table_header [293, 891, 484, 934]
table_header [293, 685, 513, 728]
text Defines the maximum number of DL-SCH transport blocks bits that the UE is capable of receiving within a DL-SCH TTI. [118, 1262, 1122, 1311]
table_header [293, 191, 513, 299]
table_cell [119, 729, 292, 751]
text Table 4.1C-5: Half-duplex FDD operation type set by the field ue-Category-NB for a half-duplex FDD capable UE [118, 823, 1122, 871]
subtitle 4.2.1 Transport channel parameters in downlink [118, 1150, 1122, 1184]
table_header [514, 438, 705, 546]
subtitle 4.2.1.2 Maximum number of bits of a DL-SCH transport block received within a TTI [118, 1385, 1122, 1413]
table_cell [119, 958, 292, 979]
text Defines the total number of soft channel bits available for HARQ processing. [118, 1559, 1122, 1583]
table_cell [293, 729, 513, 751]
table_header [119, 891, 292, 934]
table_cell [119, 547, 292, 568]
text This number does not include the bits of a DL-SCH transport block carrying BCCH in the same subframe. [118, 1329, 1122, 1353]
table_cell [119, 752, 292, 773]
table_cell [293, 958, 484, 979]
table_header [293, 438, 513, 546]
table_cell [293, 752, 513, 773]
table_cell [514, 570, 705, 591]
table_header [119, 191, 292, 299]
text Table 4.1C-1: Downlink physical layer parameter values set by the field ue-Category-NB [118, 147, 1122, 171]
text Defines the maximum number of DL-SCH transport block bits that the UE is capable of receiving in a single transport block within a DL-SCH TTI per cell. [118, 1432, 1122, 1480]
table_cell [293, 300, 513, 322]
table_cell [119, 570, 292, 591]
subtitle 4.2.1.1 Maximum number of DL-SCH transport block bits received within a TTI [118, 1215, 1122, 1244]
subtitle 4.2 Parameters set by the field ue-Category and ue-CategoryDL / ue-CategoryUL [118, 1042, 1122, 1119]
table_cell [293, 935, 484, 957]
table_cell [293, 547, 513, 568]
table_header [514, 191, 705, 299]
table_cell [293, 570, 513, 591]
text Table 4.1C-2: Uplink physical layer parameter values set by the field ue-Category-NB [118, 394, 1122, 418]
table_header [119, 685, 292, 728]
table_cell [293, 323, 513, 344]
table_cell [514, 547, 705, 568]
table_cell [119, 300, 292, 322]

══════════

## Job
Using the listing above, return word for word each line from the one that has "table_cell [119, 958, 292, 979]" through the one that has "table_header [119, 891, 292, 934]", and no line outside that range.

## Answer below
table_cell [119, 958, 292, 979]
text Defines the total number of soft channel bits available for HARQ processing. [118, 1559, 1122, 1583]
table_cell [293, 729, 513, 751]
table_header [119, 891, 292, 934]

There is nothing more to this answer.